→ **Exercise tasks**:
(a) List every complete calendar date (day, month and year) that appears in the report on the Zenshen judicial review.
(b) Resume the report on the Zenshen judicial review from its last paragraph and carry it forward.

→ **Text excerpt**:
↓↓↓

R (Secretary of State for Justice) v Parole Board: High Court dismisses challenge to refusal to set aside Zenshen release decision

Administrative Court finds Parole Board's set aside refusal neither process nor outcome irrational despite attempted theft by life prisoner
The High Court has dismissed the Secretary of State for Justice's judicial review challenge to the Parole Board's refusal to set aside its direction to release a life prisoner convicted of a sadistic murder in 1990, finding the set aside decision to be neither process nor outcome irrational. The judgement in R (Secretary of State for Justice) v The Parole Board for England and Wales [2026] EWHC 1382 (Admin), handed down by Mrs Justice Eady on 9 June 2026, addresses the proper application of the set aside test under rule 28A of the Parole Board Rules 2019 and the limits of judicial review of specialist risk assessment decisions.
Mr Reginald Zenshen was sentenced to life imprisonment in 1991 for the premeditated murder of a consultant surgeon, in which 17 blows were struck to the victim's head. A whole life recommendation was later revised to a minimum term of 30 years following re-sentencing by the Court of Appeal. After completing that minimum term, extensive therapeutic work, and a period in open conditions, the Parole Board directed Mr Zenshen's release on licence on 30 October 2025, following evidence from three professional witnesses who each recommended release without reservation.
In December 2025, while on release on temporary licence, Mr Zenshen was caught attempting to steal goods worth approximately £30 from his employer. He reported the incident himself and expressed remorse. His community offender manager considered the incident did not indicate an increase in risk of harm, though noted his motivation remained unexplained. The Secretary of State applied to set aside the release direction. The Parole Board refused that application in January 2026, the release direction became final, and Mr Zenshen was released on 11 March 2026. Judicial review proceedings were issued on 19 March 2026.
The court first addressed timeliness, accepting that the approximately seven-week period between the set aside decision and the issue of proceedings was, in context, sufficiently prompt given the unusual and significant nature of the decision to seek judicial review of a Parole Board decision, and the personal consideration required of the Secretary of State.
On whether the section 32ZAA referral power introduced by the Victims and Prisoners Act 2024 provided a suitable alternative remedy, the court found it did not. The court accepted that the referral power was likely available on the facts, the release direction having only become final after the provision came into force. However, a section 32ZAA referral involves the High Court applying the statutory release test afresh, not reviewing the set aside decision. The two procedures raise different questions and offer different forms of relief, and the judicial review was not one the court should decline to entertain.

↑↑↑

→ **Entries supplied**:
↓↓↓

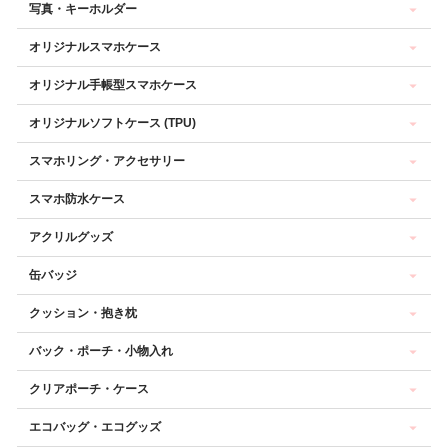
写真・キーホルダー
オリジナルスマホケース
オリジナル手帳型スマホケース
オリジナルソフトケース (TPU)
スマホリング・アクセサリー
スマホ防水ケース
アクリルグッズ
缶バッジ
クッション・抱き枕
バック・ポーチ・小物入れ
クリアポーチ・ケース
エコバッグ・エコグッズ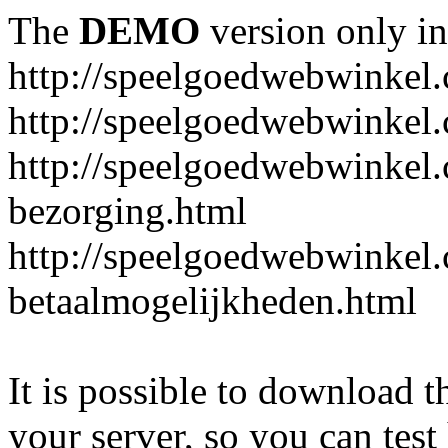
The
DEMO
version only in
http://speelgoedwebwinkel
http://speelgoedwebwinkel.
http://speelgoedwebwinkel.
bezorging.html
http://speelgoedwebwinkel.
betaalmogelijkheden.html
It is possible to download th
your server, so you can test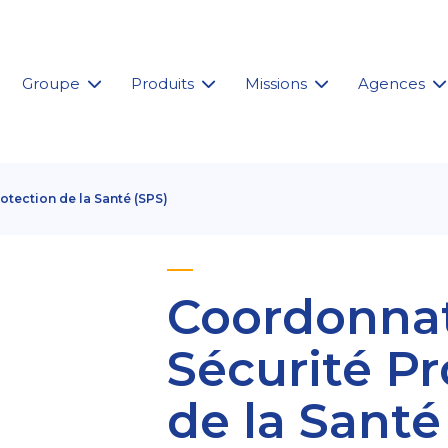
Groupe
Produits
Missions
Agences
tection de la Santé (SPS)
Coordonna
Sécurité Pr
de la Santé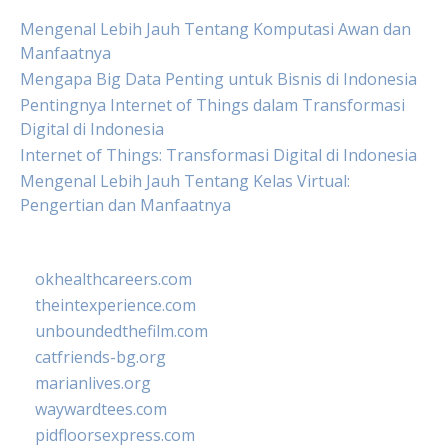
Mengenal Lebih Jauh Tentang Komputasi Awan dan
Manfaatnya
Mengapa Big Data Penting untuk Bisnis di Indonesia
Pentingnya Internet of Things dalam Transformasi
Digital di Indonesia
Internet of Things: Transformasi Digital di Indonesia
Mengenal Lebih Jauh Tentang Kelas Virtual:
Pengertian dan Manfaatnya
okhealthcareers.com
theintexperience.com
unboundedthefilm.com
catfriends-bg.org
marianlives.org
waywardtees.com
pidfloorsexpress.com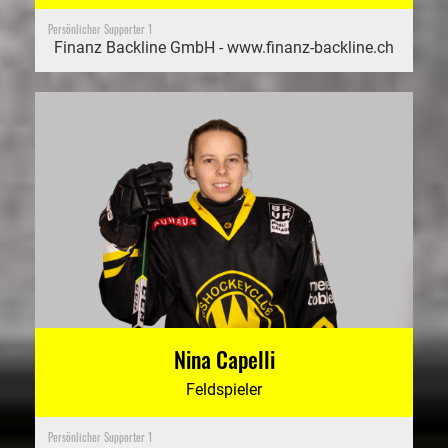
Persönlicher Supporter 1
Finanz Backline GmbH - www.finanz-backline.ch
Nina Capelli
Feldspieler
Persönlicher Supporter 1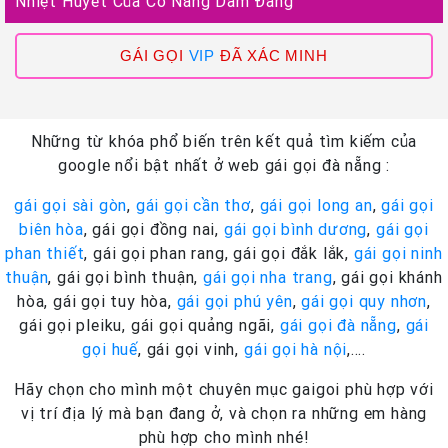
Nhiệt Huyết Của Cô Nàng Dâm Đãng
GÁI GỌI
VIP
ĐÃ XÁC MINH
Những từ khóa phổ biến trên kết quả tìm kiếm của
google nổi bật nhất ở web gái gọi đà nẵng :
gái gọi sài gòn
,
gái gọi cần thơ
,
gái gọi long an
,
gái gọi
biên hòa
, gái gọi đồng nai,
gái gọi bình dương
,
gái gọi
phan thiết
, gái gọi phan rang, gái gọi đắk lắk,
gái gọi ninh
thuận
, gái gọi bình thuận,
gái gọi nha trang
, gái gọi khánh
hòa, gái gọi tuy hòa,
gái gọi phú yên
,
gái gọi quy nhơn
,
gái gọi pleiku, gái gọi quảng ngãi,
gái gọi đà nẵng
,
gái
gọi huế
, gái gọi vinh,
gái gọi hà nội
,….
Hãy chọn cho mình một chuyên mục gaigoi phù hợp với
vị trí địa lý mà bạn đang ở, và chọn ra những em hàng
phù hợp cho mình nhé!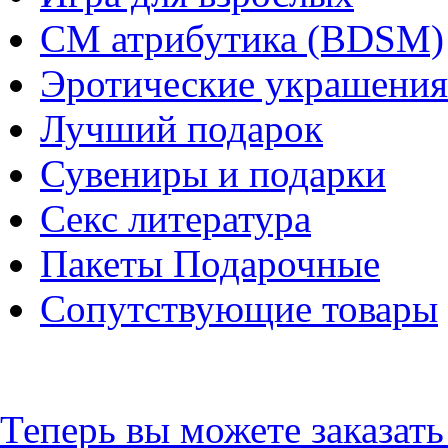
СМ атрибутика (BDSM)
Эротические украшения
Лучший подарок
Сувениры и подарки
Секс литература
Пакеты Подарочные
Сопутствующие товары
Теперь вы можете заказат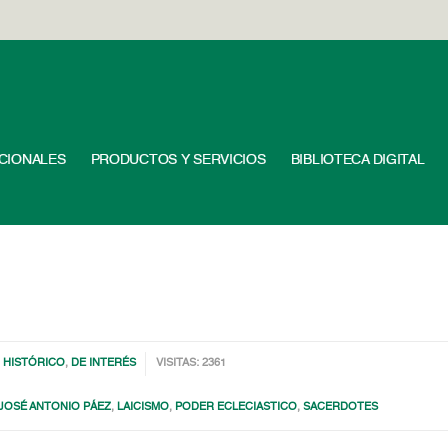
UCIONALES
PRODUCTOS Y SERVICIOS
BIBLIOTECA DIGITAL
 HISTÓRICO
,
DE INTERÉS
VISITAS: 2361
JOSÉ ANTONIO PÁEZ
,
LAICISMO
,
PODER ECLECIASTICO
,
SACERDOTES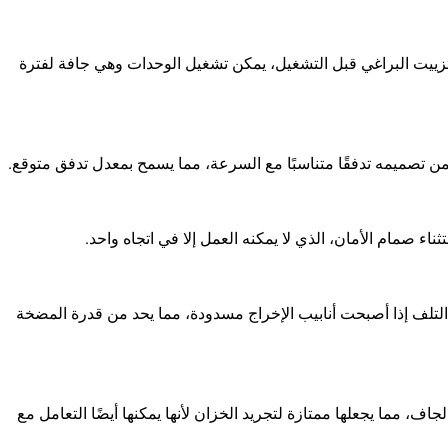
ًا حتى ٧٫٥ ميجا باسكال. بشرط تزييت البراغي قبل التشغيل، يمكن تشغيل الوحدات وهي جافة لفترة
ن تصميمه تدفقًا متناسبًا مع السرعة، مما يسمح بمعدل تدفق متوقع.
ء صمام الأمان، الذي لا يمكنه العمل إلا في اتجاه واحد.
لتلف إذا أصبحت أنابيب الإخراج مسدودة، مما يحد من قدرة المضخة
، مما يجعلها ممتازة لتجريد الخزان لأنها يمكنها أيضًا التعامل مع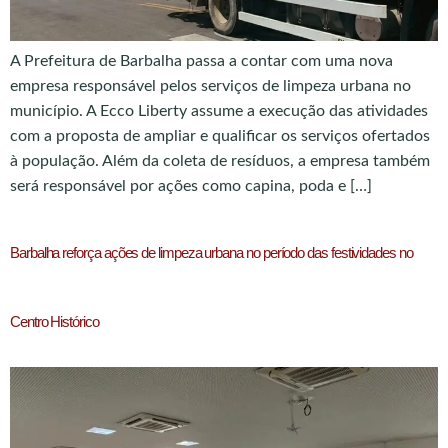
A Prefeitura de Barbalha passa a contar com uma nova
empresa responsável pelos serviços de limpeza urbana no
município. A Ecco Liberty assume a execução das atividades
com a proposta de ampliar e qualificar os serviços ofertados
à população. Além da coleta de resíduos, a empresa também
será responsável por ações como capina, poda e […]
Barbalha reforça ações de limpeza urbana no período das festividades no
Centro Histórico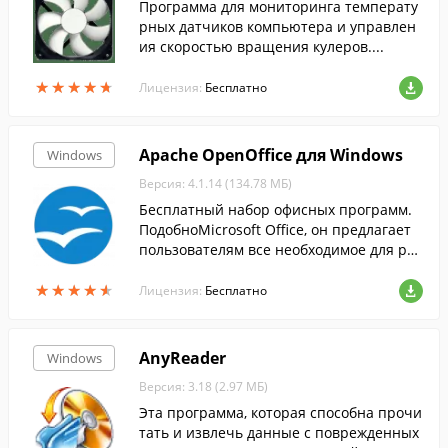
Программа для мониторинга температу
рных датчиков компьютера и управлен
ия скоростью вращения кулеров....
★
★
★
★
★
★
★
★
★
★
Лицензия:
Бесплатно
Apache OpenOffice для Windows
Windows
Версия: 4.1.14 (134.78 МБ)
Бесплатный набор офисных программ.
ПодобноMicrosoft Office, он предлагает
пользователям все необходимое для раб
оты с электронными документами....
★
★
★
★
★
★
★
★
★
★
Лицензия:
Бесплатно
AnyReader
Windows
Версия: 3.18 (2.97 МБ)
Эта программа, которая способна прочи
тать и извлечь данные с поврежденных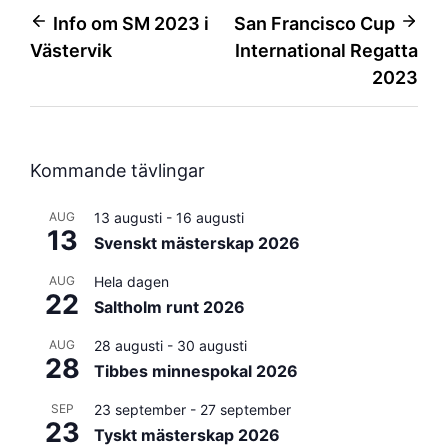
Inläggsnavigering
Info om SM 2023 i
San Francisco Cup
Västervik
International Regatta
2023
Kommande tävlingar
AUG
13 augusti
-
16 augusti
13
Svenskt mästerskap 2026
AUG
Hela dagen
22
Saltholm runt 2026
AUG
28 augusti
-
30 augusti
28
Tibbes minnespokal 2026
SEP
23 september
-
27 september
23
Tyskt mästerskap 2026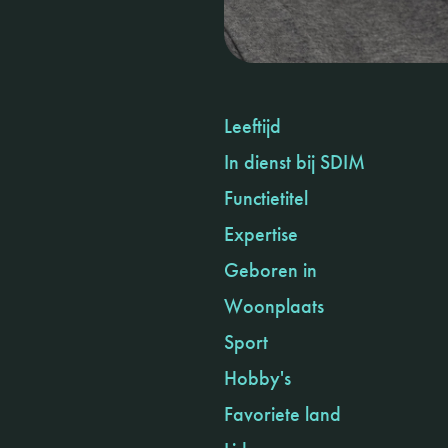
Leeftijd
In dienst bij SDIM
Functietitel
Expertise
Geboren in
Woonplaats
Sport
Hobby's
Favoriete land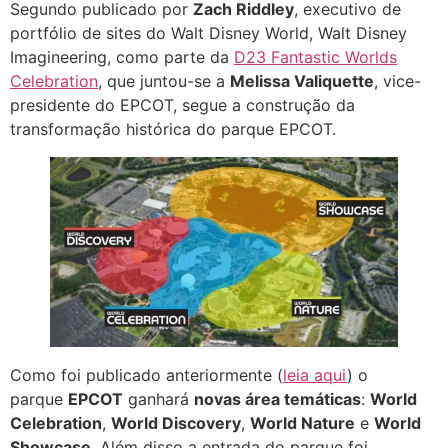
Segundo publicado por
Zach Riddley
, executivo de
portfólio de sites do Walt Disney World, Walt Disney
Imagineering, como parte da
D23 Fantastic Worlds
Celebration
, que juntou-se a
Melissa Valiquette
, vice-
presidente do EPCOT, segue a construção da
transformação histórica do parque EPCOT.
Como foi publicado anteriormente (
leia aqui
) o
parque
EPCOT
ganhará
novas área temáticas
:
World
Celebration
,
World Discovery
,
World Nature
e
World
Showcase
. Além disso a entrada do parque foi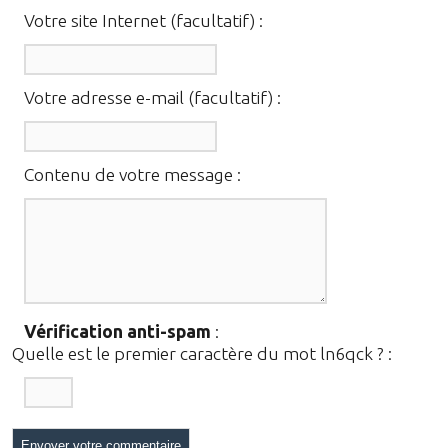
Votre site Internet (facultatif) :
Votre adresse e-mail (facultatif) :
Contenu de votre message :
Vérification anti-spam
:
Quelle est le
premier
caractère du mot
ln6qck
?
: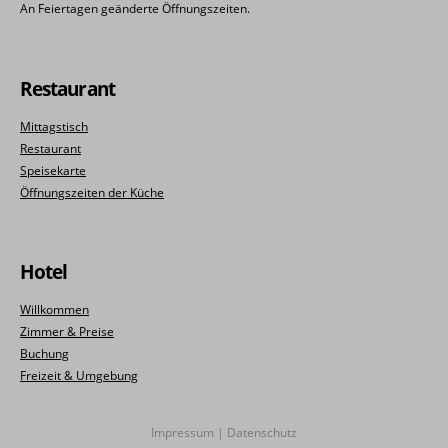
An Feiertagen geänderte Öffnungszeiten.
Restaurant
Mittagstisch
Restaurant
Speisekarte
Öffnungszeiten der Küche
Hotel
Willkommen
Zimmer & Preise
Buchung
Freizeit & Umgebung
Impressum
|
Datenschutz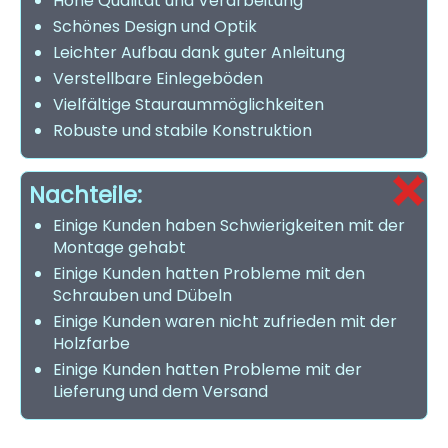
Hohe Qualität und Verarbeitung
Schönes Design und Optik
Leichter Aufbau dank guter Anleitung
Verstellbare Einlegeböden
Vielfältige Stauraummöglichkeiten
Robuste und stabile Konstruktion
Nachteile:
Einige Kunden haben Schwierigkeiten mit der
Montage gehabt
Einige Kunden hatten Probleme mit den
Schrauben und Dübeln
Einige Kunden waren nicht zufrieden mit der
Holzfarbe
Einige Kunden hatten Probleme mit der
Lieferung und dem Versand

↑↑↑

→ **Answers in order**:
(a) 9 June 2026, 30 October 2025, 11 March 2026, 19 March 2026

(b)
On the merits, the court applied the approach established in R (Umar Jones) v The Parole Board [2025] EWHC 3216 (Admin), which confirmed that the rule 28A(4) test requires the decision maker to be satisfied that the release direction would not have been given had the new information been available, a conclusion requiring sufficient consideration of the reliability, relevance, and cogency of that information. The Secretary of State advanced grounds of both process and outcome irrationality.
Mrs Justice Eady granted permission on the process ground but dismissed it on the merits. The set aside decision demonstrated a clear focus on the risk assessment underlying the release direction and proper consideration of the new information in that context. The decision maker's conclusion that Mr Zenshen's motivation for the theft was a matter appropriately addressed under supervision in the community was not a delegation of risk assessment, but a rational evaluation of the enquiry required. Failures to expressly reference specific earlier convictions or licence condition compliance did not reveal logical errors or gaps in the reasoning, given the experience of the decision maker and the materials he had expressly considered.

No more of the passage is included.